# Input records
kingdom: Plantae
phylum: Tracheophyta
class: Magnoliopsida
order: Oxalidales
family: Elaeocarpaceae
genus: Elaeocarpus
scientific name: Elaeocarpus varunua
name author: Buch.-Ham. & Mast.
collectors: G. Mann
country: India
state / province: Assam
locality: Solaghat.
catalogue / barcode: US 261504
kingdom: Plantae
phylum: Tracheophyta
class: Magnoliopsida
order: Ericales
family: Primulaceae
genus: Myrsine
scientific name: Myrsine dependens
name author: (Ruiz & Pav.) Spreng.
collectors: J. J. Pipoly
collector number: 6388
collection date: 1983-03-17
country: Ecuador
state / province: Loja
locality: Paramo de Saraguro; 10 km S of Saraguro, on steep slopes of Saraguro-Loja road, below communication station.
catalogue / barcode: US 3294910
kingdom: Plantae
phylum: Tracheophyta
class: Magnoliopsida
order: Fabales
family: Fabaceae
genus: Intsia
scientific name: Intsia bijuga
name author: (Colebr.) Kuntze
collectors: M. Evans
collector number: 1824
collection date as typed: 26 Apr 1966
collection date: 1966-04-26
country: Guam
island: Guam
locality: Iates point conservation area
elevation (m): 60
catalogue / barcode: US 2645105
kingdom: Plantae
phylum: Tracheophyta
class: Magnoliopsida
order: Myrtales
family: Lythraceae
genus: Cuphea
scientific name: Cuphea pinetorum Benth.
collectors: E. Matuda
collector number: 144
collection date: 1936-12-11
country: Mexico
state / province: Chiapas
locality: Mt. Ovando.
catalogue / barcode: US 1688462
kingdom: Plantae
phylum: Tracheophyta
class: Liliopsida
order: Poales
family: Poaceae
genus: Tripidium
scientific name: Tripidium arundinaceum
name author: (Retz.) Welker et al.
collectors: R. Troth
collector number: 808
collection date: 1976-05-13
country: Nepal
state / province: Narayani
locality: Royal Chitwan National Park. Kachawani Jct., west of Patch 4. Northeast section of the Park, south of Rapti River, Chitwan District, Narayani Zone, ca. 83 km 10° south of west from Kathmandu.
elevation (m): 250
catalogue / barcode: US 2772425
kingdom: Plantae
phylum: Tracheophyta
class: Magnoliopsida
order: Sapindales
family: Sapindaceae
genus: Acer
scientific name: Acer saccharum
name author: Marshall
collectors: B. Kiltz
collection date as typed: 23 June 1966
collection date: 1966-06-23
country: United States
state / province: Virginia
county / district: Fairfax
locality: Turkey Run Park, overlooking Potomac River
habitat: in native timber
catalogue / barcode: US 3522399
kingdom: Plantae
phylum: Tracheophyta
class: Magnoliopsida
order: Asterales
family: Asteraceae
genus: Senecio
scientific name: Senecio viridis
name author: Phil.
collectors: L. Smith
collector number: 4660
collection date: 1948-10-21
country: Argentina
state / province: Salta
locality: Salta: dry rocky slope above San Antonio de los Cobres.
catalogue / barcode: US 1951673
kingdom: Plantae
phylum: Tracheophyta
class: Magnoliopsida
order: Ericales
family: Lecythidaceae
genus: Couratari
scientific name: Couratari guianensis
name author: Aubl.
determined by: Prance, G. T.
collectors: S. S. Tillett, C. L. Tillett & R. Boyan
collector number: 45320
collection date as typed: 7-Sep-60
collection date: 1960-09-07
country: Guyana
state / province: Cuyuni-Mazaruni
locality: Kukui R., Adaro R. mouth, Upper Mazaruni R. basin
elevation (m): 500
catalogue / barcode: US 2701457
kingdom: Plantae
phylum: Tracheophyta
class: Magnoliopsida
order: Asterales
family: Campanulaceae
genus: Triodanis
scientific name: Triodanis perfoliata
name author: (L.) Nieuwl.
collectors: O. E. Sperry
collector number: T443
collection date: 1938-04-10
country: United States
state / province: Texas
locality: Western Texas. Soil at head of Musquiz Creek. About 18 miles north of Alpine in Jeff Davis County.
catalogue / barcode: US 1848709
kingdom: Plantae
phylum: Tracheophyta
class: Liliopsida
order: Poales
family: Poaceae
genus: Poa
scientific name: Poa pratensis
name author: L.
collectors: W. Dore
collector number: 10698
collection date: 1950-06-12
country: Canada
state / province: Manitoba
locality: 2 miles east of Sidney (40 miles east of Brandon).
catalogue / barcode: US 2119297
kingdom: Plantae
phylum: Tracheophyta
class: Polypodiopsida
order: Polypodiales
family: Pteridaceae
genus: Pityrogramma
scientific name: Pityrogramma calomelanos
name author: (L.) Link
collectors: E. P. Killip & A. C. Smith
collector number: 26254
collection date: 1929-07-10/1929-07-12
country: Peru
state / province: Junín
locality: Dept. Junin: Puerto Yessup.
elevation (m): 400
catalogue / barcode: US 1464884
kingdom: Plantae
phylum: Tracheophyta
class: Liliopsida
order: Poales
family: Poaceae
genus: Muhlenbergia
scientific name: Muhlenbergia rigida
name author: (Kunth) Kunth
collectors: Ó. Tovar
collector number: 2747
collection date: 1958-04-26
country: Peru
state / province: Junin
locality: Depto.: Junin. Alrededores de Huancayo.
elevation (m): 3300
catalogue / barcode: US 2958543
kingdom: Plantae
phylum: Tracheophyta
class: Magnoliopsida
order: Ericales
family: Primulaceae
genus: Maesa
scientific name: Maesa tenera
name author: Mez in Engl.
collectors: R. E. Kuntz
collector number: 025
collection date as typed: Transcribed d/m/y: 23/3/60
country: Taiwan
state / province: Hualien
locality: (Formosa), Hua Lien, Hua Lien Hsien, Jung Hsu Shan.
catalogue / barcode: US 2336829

# Problem to solve
Transcribe the records from the line with "locality: Solaghat." up to and including the line with "island: Guam", keeping every character of each line unchanged.

# Written response
locality: Solaghat.
catalogue / barcode: US 261504
kingdom: Plantae
phylum: Tracheophyta
class: Magnoliopsida
order: Ericales
family: Primulaceae
genus: Myrsine
scientific name: Myrsine dependens
name author: (Ruiz & Pav.) Spreng.
collectors: J. J. Pipoly
collector number: 6388
collection date: 1983-03-17
country: Ecuador
state / province: Loja
locality: Paramo de Saraguro; 10 km S of Saraguro, on steep slopes of Saraguro-Loja road, below communication station.
catalogue / barcode: US 3294910
kingdom: Plantae
phylum: Tracheophyta
class: Magnoliopsida
order: Fabales
family: Fabaceae
genus: Intsia
scientific name: Intsia bijuga
name author: (Colebr.) Kuntze
collectors: M. Evans
collector number: 1824
collection date as typed: 26 Apr 1966
collection date: 1966-04-26
country: Guam
island: Guam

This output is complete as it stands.